The narrative switches between Jeremy and Rachel, showing their limited perspectives through nimble prose as they reflect back on their family relationships. Despite growing up together, their childhoods were very different, and while both can admit that their upbringing was messy, they cannot bring themselves to see things from each other’s point of view.
Bitter distance prevents Jeremy and Rachel from connecting over their shared pain. Misunderstandings, parental abuse, and discordant memories rupture whatever tenuous bonds they manage to forge. An unhealthy dose of self-delusion, especially when it comes to Rachel’s perceptions of her relationship with her faithless husband, and hints of more insidious secrets lurking beneath the surface add to the family’s perpetual dysfunction.

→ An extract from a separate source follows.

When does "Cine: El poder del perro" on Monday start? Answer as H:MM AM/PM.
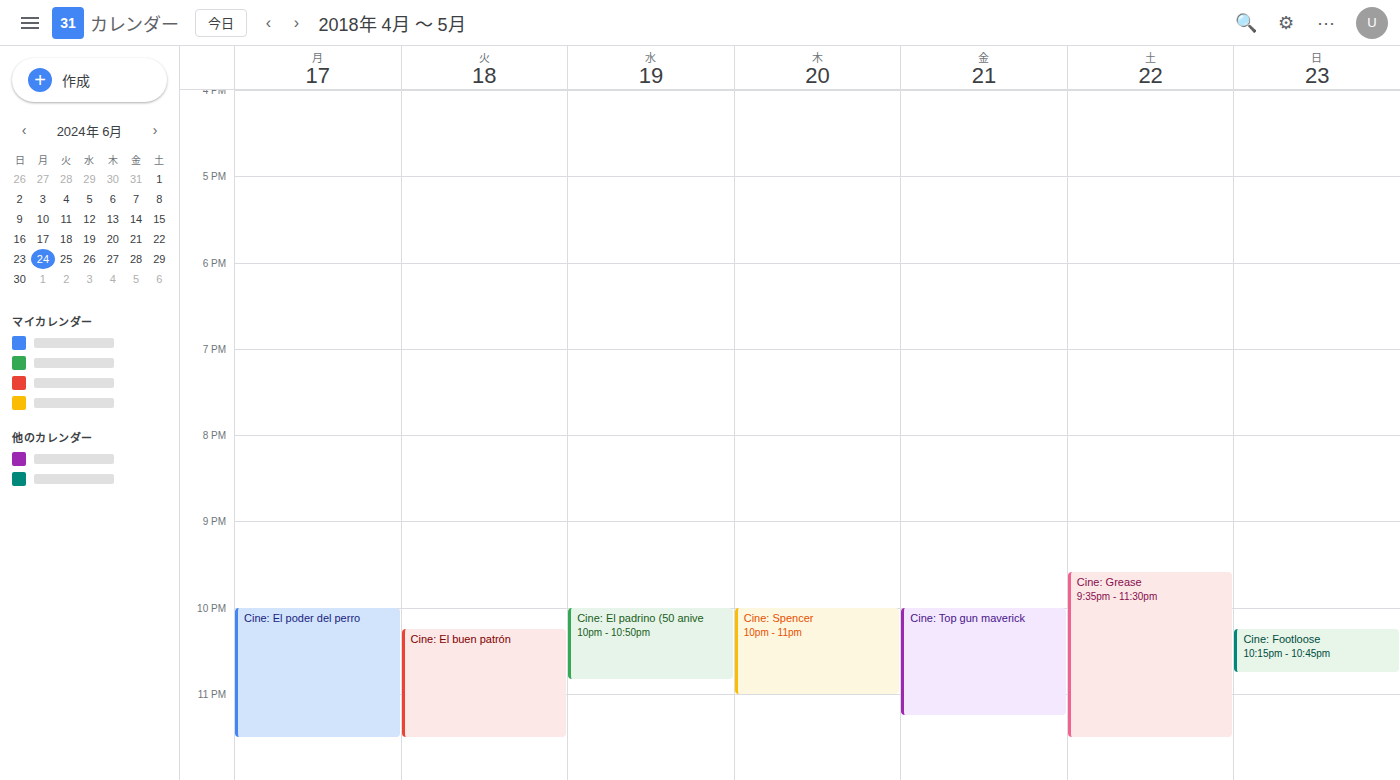
10:00 PMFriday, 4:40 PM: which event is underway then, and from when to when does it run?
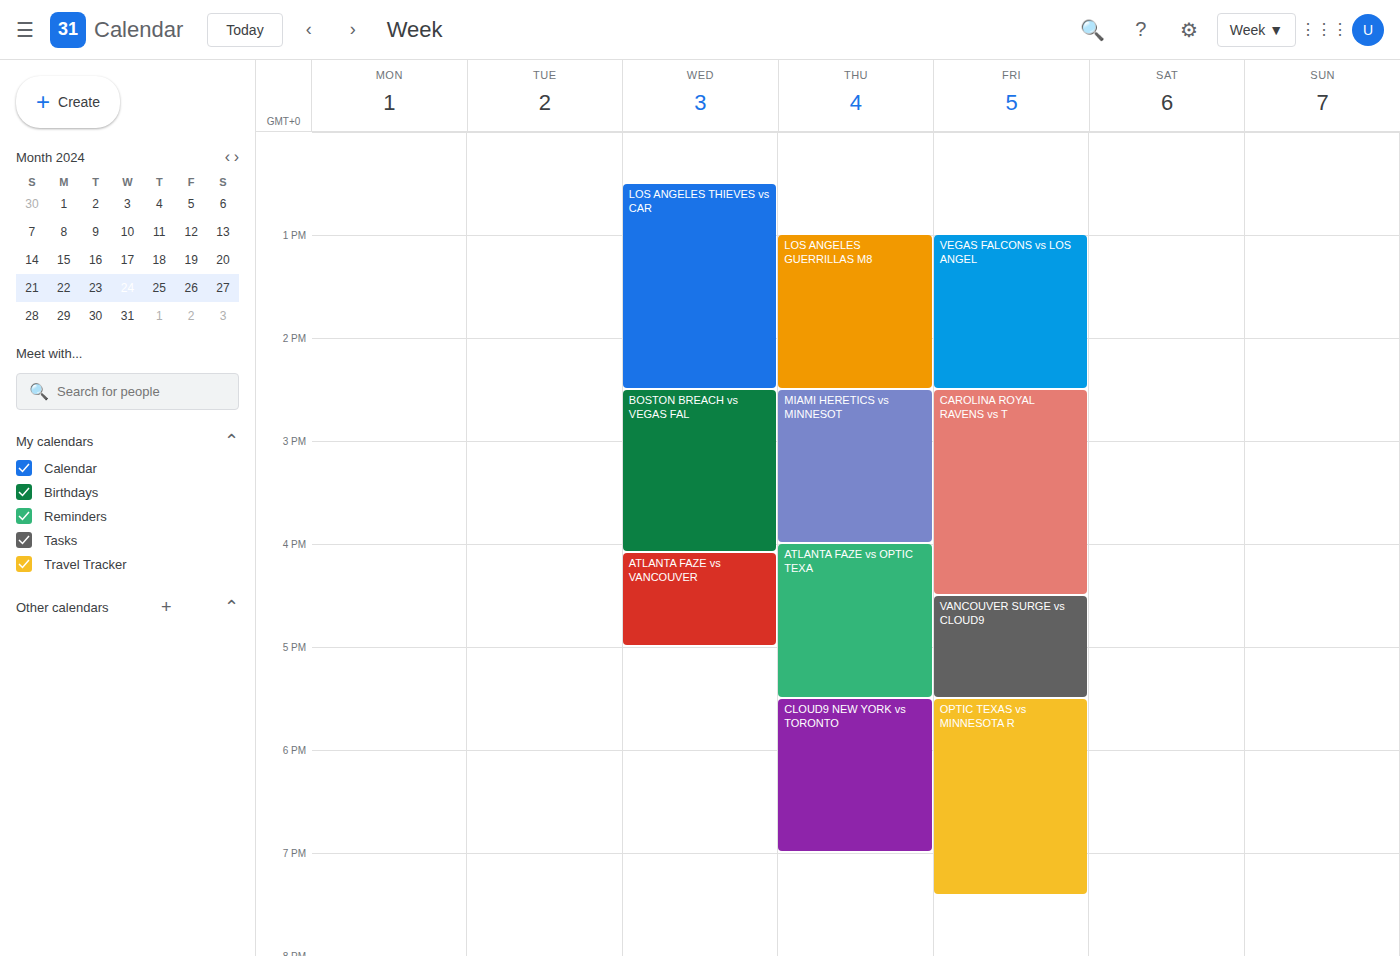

After so many years of bad blood, both real and imagined, an easy reconciliation is beyond reach. But with the impending loss of their only living parent, the influence of the past weakens. Jeremy and Rachel learn to draw on their strengths. With conscious effort, each tries to put aside past rivalries and do what’s best for the other. Their dark journey culminates in the bittersweet discovery that death can be tragic and freeing in equal measure.
Spanning over thirty years, Prodigal is a visceral novel about a family suffering under the weight of secrets, lies, and things left unsaid.